_PROVIDED PASSAGE_:
Re: [DISCUSSION]: Adding GridGain component in Bigtop

Posted by Andrew Purtell <ap...@apache.org>.
Thank you.

On this part of your response:

> GridGain is working on adding native MapReduce component which will provide
native complete Hadoop integration without changes in API, like Spark
currently forces you to do

I'm not sure those flocking to Spark are doing so by force. Nor that the
Spark API should be considered a liability when compared to Hadoop
MapReduce. For your consideration.



On Tue, Mar 25, 2014 at 12:08 AM, Dmitriy Setrakyan <dsetrakyan@gridgain.com
> wrote:

> I think the feature set is pretty close and GGFS would be a good contract
> to Tachyon for performance and reliability features.
>
> I am not an expert on Tachyon, but I think the main differences are:
>
> - GGFS allows read-through and write-through to/from underlying HDFS or any
> other Hadoop compliant file system with zero code change. Essentially GGFS
> entirely removes ETL step from integration.
>
> - GGFS has ability to pick and choose what folders stay in memory, what
> folders stay on disc, and what folders get synchronized with underlying
> (HD)FS either synchronously or asynchronously.
>
> - GridGain is working on adding native MapReduce component which will
> provide native complete Hadoop integration without changes in API, like
> Spark currently forces you to do. Essentially GridGain MR+GGFS will allow
> to bring Hadoop completely or partially in-memory in Plug-n-Play fashion
> without any API changes.
>
> There are probably other differences that I am forgetting right now, but I
> think the above set lists the most significant ones.
>
> Regards,
> --
> Dmitriy Setrakyan, EVP Engineering
> *GridGain Systems*
> www.gridgain.com
>
>
> On Mon, Mar 24, 2014 at 11:53 PM, Andrew Purtell <apurtell@apache.org
> >wrote:
>
> > Dmitriy,
> >
> > Would it be possible to contrast GGFS with Tachyon (
> > http://tachyon-project.org/)?
> >
> > Also, do you have any plans for Spark integration?
> >
> >
> > On Mon, Mar 24, 2014 at 11:35 PM, Dmitriy Setrakyan <
> > dsetrakyan@gridgain.com
> > > wrote:
> >
> > > Hi Roman,
> > >
> > > At this point the integration is pluggable in memory file system, GGFS.
> > It
> > > works just like HDFS (same API), but in reality serves as a caching
> layer
> > > on top  of HDFS. GGFS caches the hottest file blocks and then
> > synchronizes
> > > them with underlying HDFS either synchronously or asynchronously,
> > depending
> > > on configuration.

_TASKS AND EXERCISES_:
1: Render this sentence from the GridGain thread in Spanish: "I'm not sure those flocking to Spark are doing so by force."
2: Swap "reliability" for "scalability" in the GridGain thread, and write out the portion between "On Tue, Mar" and "and reliability features.", inclusive.
3: According to the GridGain thread, what does GGFS cache?
The records are not needed for this work.

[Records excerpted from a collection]
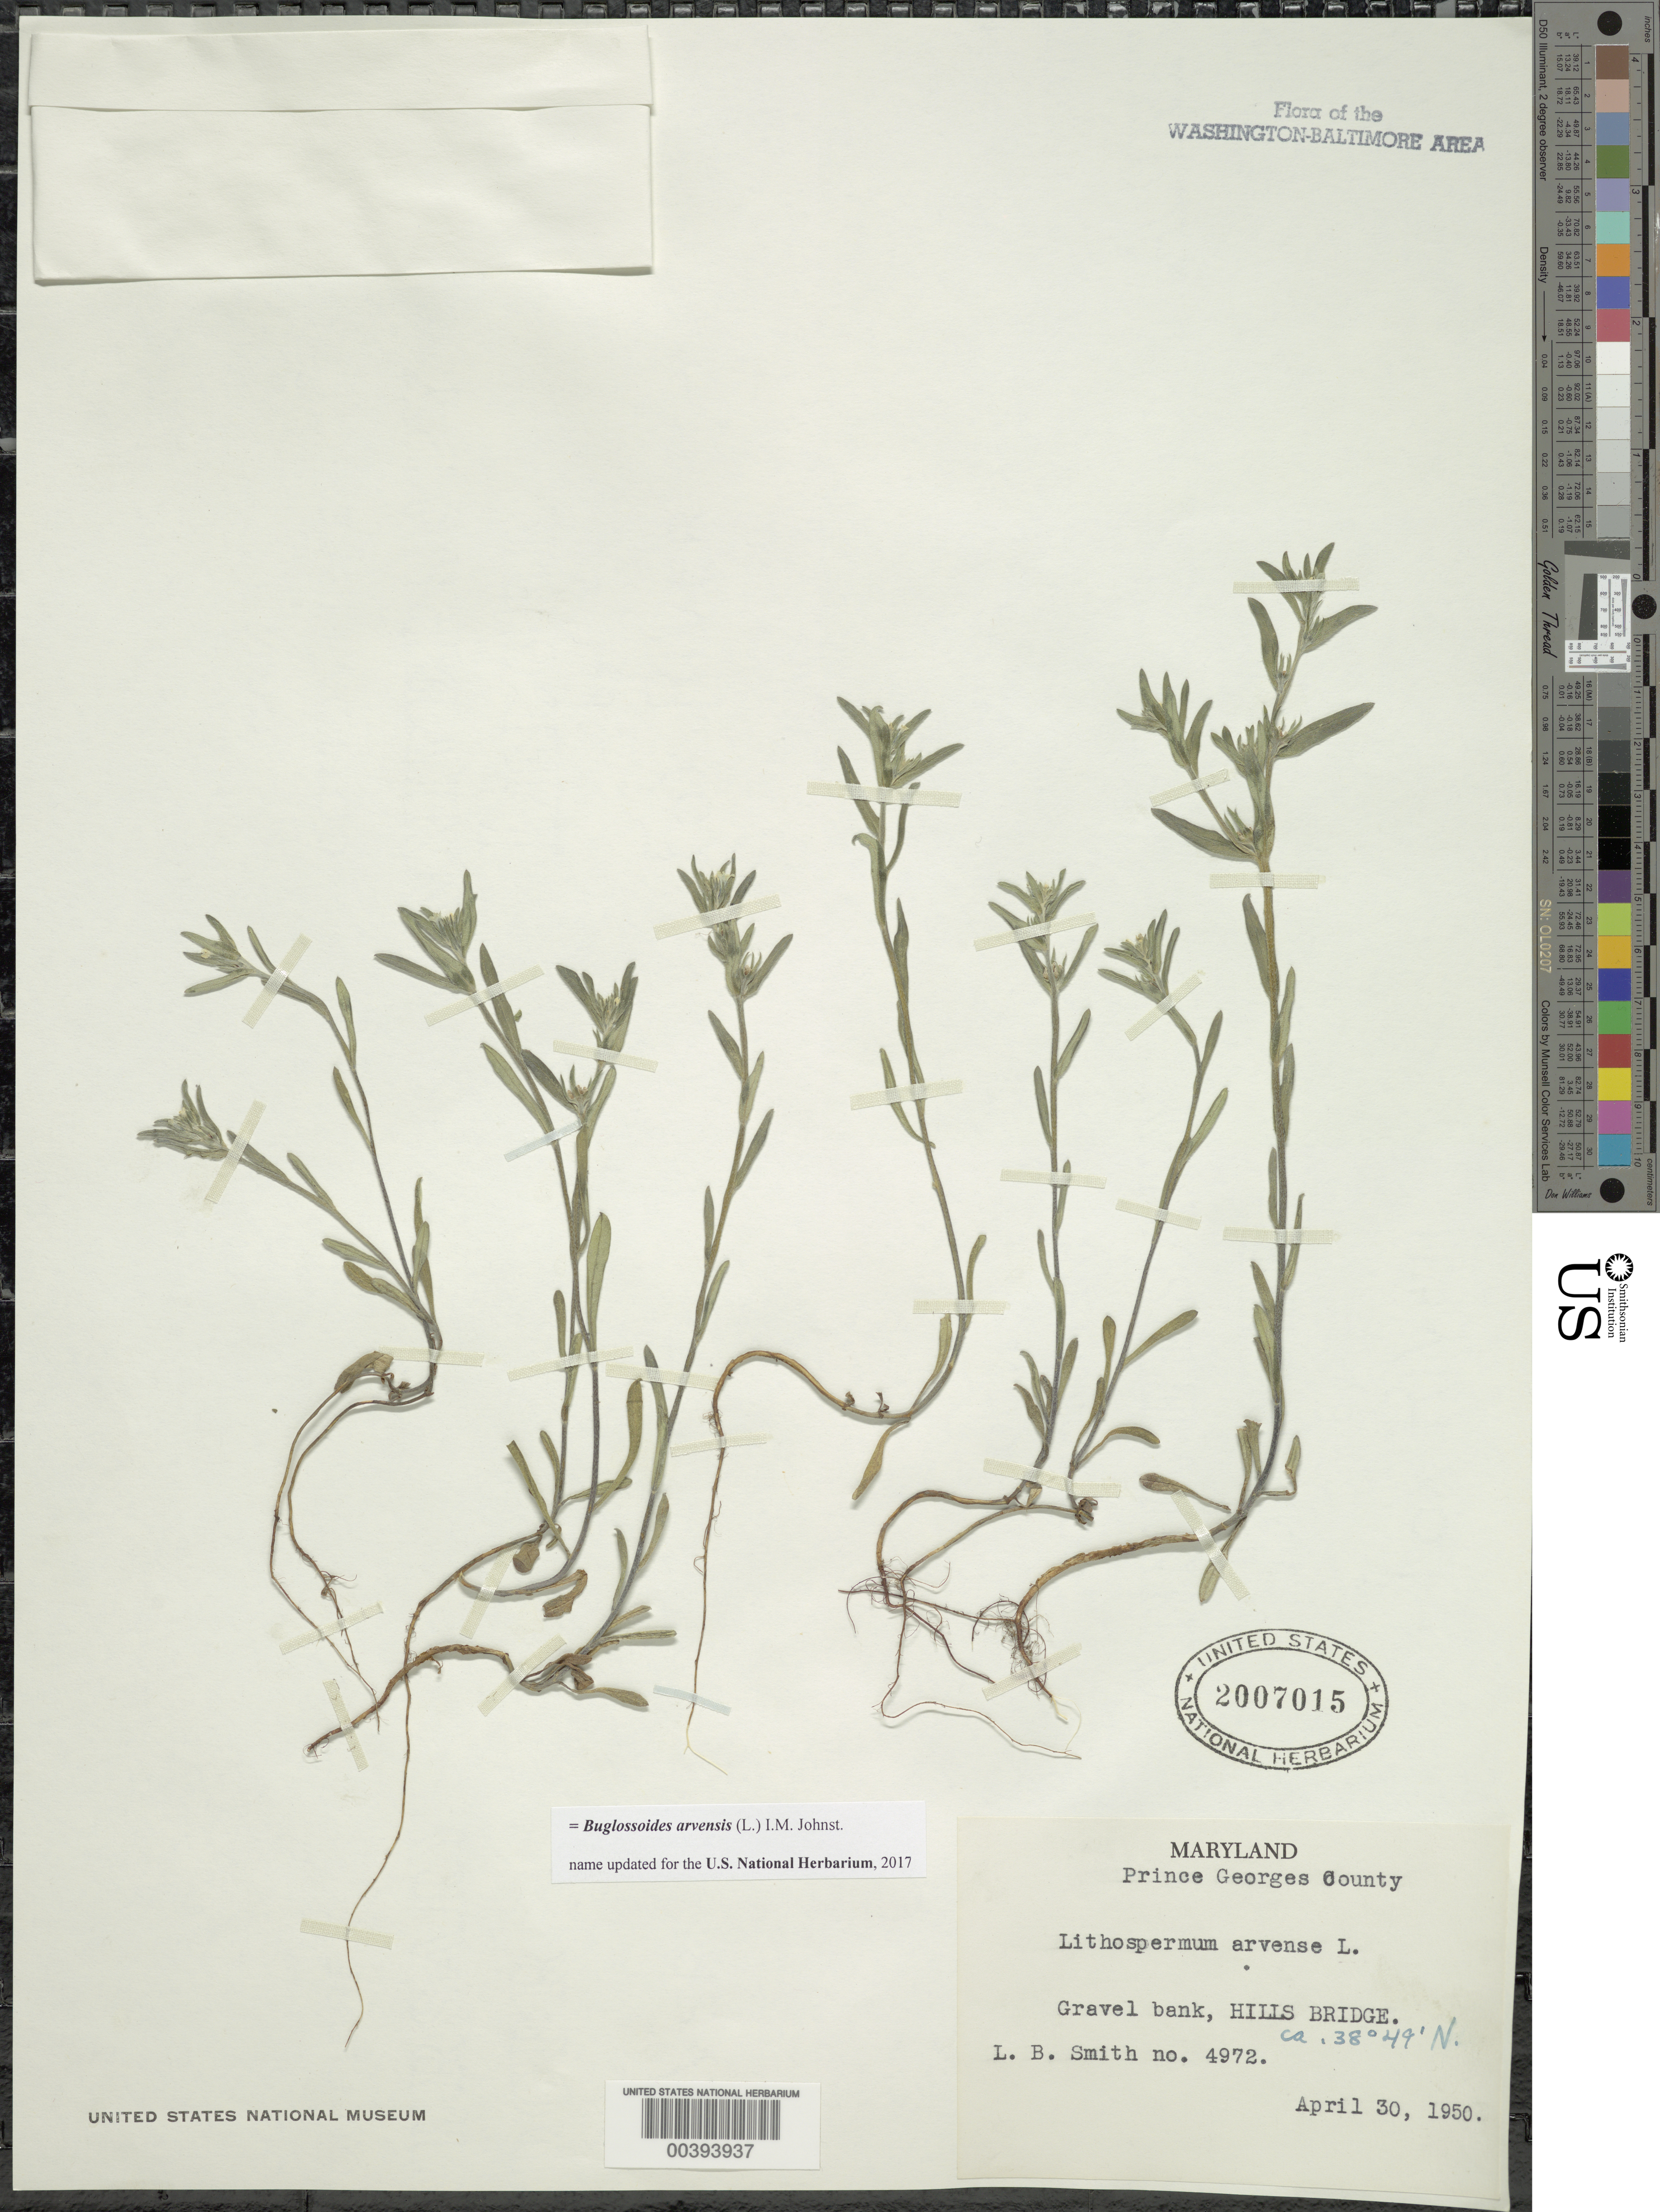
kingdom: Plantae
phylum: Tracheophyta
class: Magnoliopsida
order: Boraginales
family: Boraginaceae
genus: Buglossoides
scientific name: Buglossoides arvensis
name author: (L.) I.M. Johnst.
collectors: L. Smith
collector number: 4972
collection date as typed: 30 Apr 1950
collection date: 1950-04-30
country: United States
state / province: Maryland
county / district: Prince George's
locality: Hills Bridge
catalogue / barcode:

_REPLIES_:
1: No estoy seguro de que quienes acuden en masa a Spark lo hagan por obligación.

2:
On Tue, Mar 25, 2014 at 12:08 AM, Dmitriy Setrakyan <dsetrakyan@gridgain.com
> wrote:

> I think the feature set is pretty close and GGFS would be a good contract
> to Tachyon for performance and scalability features.

3: The hottest file blocks.